• _CONSIGNES DE LA TÂCHE_:
Répondez aux questions suivantes à partir du passage à lire ci-dessous, en numérotant vos réponses de la même manière.
1. À combien de missions de gestion de crise l'Union européenne participe-t-elle aujourd'hui ?
2. Combien de personnes environ déploie-t-elle ?
3. Qu'est-ce qui est nécessaire pour que les solutions techniques présentées soient à la hauteur des ambitions ?
───── PASSAGE À LIRE
L'Union européenne participe aujourd'hui à 9 missions de gestion de crise, et déploie environ 2400 personnes qui opèrent dans des zones dans des environnements souvent encore hostiles.

La taille actuelle et la complexité des missions civiles engagées au titre de la PESD dépassent ce qui était initialement envisagé.

Nul n'ignore les problèmes auxquels se heurte en pratique l'UE : des ressources humaines limitées et soumises à la pression budgétaire, des procédures financières inadaptées, des capacités en matière de formation et des capacités techniques largement insuffisantes ... . Une impulsion politique est nécessaire pour s'assurer que les solutions techniques présentées soient à la hauteur des ambitions.
──────────
───── INFORMATIONS FOURNIES
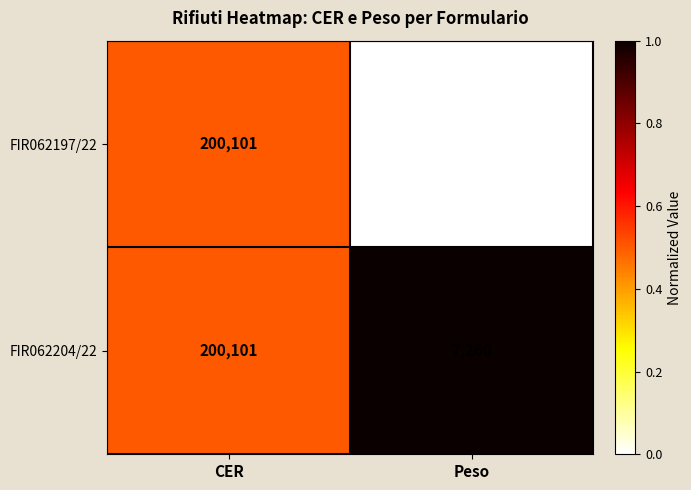

Reading left to right, extract all data points from this chart.

FIR062197/22: CER=200101	Peso=5700
FIR062204/22: CER=200101	Peso=7260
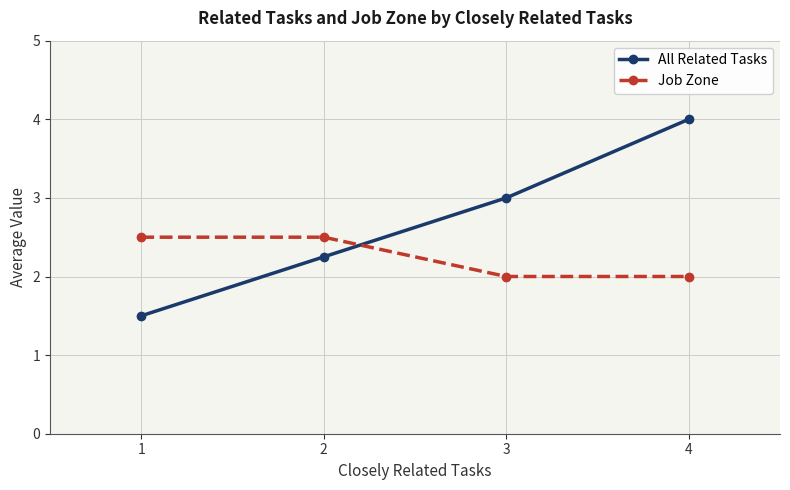

What is the value of the Job Zone point at the 3rd from the left?

2.0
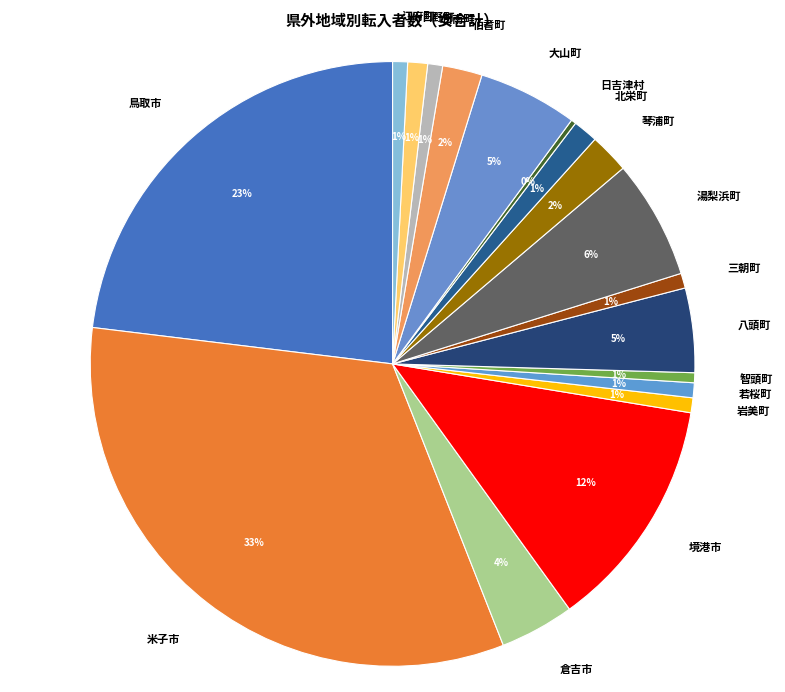

To the nearest percent, what percentage of the pie is 日南町?

1%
──────────
• _RÉSULTAT DE LA TÂCHE_:
1. À 9 missions.
2. Environ 2400 personnes.
3. Une impulsion politique.